September 23, 2015
Children whose growth is stunted, people who don’t get enough vitamins and minerals for a healthy life, adults who are overweight and obese—malnutrition takes many forms and affects every country on earth. A problem of staggering size, malnutrition is widespread enough to threaten the world’s sustainable development ambitions.
The Global Nutrition Report 2015 is a report card on the world’s nutrition—globally, regionally, and country by country—and on efforts to improve it. It assesses countries’ progress in meeting global nutrition targets established by the World Health Assembly. It documents how well countries, aid donors, NGOs, businesses, and others are meeting the commitments they made at the major Nutrition for Growth summit in 2013. And it spells out the actions that proven effective in combating malnutrition in all its forms.
The 2015 report makes it clear that global progress to reduce malnutrition has been slow and uneven. Nearly half of all countries face multiple serious burdens of malnutrition such as poor child growth, micronutrient deficiency, and adult overweight and obesity.

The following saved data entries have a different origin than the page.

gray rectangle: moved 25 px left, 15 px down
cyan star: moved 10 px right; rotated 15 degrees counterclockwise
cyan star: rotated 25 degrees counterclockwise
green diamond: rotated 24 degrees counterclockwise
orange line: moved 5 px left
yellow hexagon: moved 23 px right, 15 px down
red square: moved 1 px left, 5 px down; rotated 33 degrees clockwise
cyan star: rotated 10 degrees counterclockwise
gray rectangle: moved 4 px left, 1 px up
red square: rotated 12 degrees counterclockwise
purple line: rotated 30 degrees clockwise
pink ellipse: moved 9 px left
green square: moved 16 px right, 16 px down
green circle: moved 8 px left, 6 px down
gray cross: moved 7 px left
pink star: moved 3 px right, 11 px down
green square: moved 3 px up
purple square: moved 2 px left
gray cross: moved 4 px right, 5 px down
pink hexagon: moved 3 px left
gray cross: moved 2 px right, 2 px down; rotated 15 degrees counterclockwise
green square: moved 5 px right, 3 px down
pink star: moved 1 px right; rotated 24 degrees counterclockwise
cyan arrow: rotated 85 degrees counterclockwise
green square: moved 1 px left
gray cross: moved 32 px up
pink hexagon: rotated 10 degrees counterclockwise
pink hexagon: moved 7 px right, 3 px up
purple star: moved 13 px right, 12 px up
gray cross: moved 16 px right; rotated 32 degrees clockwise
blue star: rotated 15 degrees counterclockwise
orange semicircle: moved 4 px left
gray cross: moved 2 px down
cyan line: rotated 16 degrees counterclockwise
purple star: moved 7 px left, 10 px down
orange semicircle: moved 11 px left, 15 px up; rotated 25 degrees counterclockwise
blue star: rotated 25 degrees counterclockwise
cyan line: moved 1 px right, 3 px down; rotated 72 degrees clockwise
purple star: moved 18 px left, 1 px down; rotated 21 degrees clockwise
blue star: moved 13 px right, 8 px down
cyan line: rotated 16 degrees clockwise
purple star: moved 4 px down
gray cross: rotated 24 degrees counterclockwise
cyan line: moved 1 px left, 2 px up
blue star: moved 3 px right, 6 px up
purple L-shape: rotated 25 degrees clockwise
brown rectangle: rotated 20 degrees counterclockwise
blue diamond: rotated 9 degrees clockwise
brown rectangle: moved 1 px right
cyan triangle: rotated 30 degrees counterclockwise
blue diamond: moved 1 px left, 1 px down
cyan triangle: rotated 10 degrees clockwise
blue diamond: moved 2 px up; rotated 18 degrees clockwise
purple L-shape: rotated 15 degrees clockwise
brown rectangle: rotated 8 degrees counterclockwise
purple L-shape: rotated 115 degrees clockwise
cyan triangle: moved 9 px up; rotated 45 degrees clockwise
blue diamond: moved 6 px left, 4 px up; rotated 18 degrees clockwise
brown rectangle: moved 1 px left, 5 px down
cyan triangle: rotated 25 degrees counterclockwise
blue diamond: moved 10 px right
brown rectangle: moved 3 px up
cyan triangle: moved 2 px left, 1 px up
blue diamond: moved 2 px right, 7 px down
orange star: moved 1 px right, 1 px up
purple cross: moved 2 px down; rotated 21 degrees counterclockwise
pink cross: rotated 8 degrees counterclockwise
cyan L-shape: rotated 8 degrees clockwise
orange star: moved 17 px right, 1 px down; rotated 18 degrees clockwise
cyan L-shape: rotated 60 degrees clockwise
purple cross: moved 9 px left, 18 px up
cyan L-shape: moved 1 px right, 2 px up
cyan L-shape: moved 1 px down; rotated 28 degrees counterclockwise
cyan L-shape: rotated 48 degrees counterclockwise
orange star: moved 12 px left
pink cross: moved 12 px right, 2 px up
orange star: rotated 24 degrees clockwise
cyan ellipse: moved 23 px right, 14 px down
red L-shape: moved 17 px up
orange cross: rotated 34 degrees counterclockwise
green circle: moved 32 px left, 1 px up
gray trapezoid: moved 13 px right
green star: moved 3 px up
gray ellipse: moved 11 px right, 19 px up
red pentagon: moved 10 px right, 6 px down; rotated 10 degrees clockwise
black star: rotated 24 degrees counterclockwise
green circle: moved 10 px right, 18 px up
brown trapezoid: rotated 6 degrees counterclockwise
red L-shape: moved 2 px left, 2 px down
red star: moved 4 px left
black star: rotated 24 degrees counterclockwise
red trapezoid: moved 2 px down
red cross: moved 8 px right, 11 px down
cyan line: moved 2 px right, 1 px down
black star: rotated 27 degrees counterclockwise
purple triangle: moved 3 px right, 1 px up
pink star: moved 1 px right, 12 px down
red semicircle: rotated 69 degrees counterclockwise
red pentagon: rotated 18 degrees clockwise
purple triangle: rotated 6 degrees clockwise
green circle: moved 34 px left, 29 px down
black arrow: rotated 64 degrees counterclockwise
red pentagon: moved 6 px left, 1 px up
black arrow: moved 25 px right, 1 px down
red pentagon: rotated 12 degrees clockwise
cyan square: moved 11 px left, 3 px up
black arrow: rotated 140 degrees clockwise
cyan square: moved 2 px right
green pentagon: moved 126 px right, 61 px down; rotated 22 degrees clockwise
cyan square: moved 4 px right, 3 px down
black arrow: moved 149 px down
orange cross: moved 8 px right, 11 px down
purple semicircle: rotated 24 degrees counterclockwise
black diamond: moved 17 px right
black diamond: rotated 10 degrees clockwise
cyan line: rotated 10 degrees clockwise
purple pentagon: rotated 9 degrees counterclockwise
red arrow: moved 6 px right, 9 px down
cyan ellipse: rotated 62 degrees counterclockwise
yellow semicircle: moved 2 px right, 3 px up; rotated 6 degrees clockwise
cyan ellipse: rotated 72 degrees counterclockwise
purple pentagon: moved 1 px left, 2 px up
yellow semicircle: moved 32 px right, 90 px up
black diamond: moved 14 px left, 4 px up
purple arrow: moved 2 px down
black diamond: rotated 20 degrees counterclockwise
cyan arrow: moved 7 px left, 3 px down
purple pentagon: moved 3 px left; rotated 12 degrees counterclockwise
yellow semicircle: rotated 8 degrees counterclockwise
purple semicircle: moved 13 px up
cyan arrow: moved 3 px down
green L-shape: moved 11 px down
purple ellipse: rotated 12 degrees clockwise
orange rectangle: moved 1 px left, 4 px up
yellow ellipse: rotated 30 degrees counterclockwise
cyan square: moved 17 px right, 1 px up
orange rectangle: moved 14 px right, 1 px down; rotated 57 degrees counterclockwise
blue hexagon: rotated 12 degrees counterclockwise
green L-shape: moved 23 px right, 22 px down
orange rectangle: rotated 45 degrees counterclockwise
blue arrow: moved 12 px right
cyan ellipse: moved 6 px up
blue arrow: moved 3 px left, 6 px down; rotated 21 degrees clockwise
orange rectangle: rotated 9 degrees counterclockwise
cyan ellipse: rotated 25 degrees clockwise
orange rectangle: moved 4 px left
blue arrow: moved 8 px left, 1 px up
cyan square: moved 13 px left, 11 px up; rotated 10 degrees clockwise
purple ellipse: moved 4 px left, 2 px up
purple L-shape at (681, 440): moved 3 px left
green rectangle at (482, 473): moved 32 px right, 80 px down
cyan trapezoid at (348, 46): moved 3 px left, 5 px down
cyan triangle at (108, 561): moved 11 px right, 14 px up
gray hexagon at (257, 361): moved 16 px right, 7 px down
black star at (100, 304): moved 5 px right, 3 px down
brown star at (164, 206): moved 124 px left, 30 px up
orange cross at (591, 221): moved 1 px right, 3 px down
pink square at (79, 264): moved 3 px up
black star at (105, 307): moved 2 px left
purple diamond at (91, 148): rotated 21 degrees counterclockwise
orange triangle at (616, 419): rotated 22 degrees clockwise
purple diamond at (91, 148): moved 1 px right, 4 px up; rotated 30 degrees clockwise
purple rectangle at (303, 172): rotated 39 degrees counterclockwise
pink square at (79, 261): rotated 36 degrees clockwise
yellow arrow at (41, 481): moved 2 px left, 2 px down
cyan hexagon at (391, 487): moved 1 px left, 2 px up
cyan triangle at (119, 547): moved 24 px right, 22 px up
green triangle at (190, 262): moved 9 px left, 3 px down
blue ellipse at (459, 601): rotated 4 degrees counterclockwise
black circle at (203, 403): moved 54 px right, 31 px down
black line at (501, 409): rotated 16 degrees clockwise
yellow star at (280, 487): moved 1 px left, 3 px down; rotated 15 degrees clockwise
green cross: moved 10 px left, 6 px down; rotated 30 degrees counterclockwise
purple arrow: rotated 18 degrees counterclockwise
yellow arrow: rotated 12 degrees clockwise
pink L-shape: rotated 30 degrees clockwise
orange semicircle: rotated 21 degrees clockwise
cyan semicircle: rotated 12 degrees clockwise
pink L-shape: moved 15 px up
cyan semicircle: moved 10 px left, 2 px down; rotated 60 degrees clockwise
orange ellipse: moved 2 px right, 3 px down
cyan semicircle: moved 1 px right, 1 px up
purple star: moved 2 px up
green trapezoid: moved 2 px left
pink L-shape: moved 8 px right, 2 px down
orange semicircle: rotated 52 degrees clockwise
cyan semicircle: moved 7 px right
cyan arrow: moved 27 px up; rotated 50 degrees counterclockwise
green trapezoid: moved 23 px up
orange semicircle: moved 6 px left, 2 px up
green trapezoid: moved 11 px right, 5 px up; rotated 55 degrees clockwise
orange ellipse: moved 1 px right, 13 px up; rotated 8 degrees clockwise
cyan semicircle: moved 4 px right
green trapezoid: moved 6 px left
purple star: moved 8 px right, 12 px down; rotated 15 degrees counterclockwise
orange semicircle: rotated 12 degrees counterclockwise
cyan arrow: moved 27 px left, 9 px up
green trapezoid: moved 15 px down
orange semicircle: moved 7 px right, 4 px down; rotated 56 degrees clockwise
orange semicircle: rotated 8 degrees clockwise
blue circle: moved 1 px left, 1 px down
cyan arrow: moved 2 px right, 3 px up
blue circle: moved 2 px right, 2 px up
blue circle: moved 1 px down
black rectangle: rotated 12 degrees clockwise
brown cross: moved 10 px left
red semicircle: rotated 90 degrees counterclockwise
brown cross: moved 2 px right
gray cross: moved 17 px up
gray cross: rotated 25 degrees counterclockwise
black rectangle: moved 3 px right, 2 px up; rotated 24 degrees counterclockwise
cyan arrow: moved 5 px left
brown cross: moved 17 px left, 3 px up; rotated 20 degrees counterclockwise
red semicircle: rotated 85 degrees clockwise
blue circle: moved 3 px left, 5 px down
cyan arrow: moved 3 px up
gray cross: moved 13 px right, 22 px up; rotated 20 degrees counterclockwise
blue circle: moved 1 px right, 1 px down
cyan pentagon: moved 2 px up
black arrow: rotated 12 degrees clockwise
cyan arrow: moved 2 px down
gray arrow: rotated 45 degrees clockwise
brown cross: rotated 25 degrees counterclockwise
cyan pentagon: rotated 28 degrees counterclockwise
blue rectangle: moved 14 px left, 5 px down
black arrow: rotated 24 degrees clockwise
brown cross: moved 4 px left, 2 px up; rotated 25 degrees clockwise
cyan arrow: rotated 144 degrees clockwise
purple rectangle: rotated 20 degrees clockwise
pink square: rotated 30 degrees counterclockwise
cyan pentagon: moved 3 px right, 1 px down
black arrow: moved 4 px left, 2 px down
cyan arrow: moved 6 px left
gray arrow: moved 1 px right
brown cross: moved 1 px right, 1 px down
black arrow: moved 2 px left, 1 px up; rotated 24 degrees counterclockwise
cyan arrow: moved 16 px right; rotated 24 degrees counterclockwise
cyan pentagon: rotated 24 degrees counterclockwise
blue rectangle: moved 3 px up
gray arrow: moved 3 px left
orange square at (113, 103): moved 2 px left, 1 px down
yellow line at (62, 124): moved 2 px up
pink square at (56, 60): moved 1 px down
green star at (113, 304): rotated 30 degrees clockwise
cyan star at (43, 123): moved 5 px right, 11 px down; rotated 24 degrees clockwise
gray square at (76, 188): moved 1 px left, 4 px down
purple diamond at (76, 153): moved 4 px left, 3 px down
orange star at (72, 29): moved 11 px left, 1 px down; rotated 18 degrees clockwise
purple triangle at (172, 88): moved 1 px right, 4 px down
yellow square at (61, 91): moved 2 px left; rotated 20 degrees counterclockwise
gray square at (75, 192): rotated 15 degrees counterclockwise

No country is on track to achieve the global nutrition targets established by the World Health Assembly. Some countries, however, have made notable progress and the Report seeks to understand the factors that contributed to improvements.
The second in an annual series, the Global Nutrition Report 2015 also highlights the critical relationship between climate change and nutrition, as well as the pivotal role business can play in advancing nutrition. It considers how countries can build food systems that are more nutrition friendly and sustainable.
With a wealth of data and analysis, the report aims to improve accountability among the governments, institutions, businesses, and others whose actions affect people’s nutrition. It is accompanied by extensive supplementary online data, including nutritional profiles for 193 countries, 6 regions, and 22 subregions.
The 2015 Report was funded through the support of the Bill & Melinda Gates Foundation, the CGIAR Research Program on Agriculture for Nutrition & Health, the Children’s Investment Fund Foundation, the European Commission, the Governments of Canada, Germany, and the Netherlands, Irish Aid, UK Department for International Development (DFID), US Agency for International Development (USAID), and 1,000 Days.
The Report is delivered by an Independent Expert Group and guided at a strategic level by a Stakeholder Group, whose members also reviewed the Report. The International Food Policy Research Institute (IFPRI) oversees the production and dissemination of the Report, with the support of the Secretariat based at the Institute of Development Studies (IDS). The Lancet, the premier peer-reviewed medical journal, managed the blind external review process for the Report, which will be launched in New York City on September 22, 2015. There will be follow-up events for the Report in multiple cities around the world.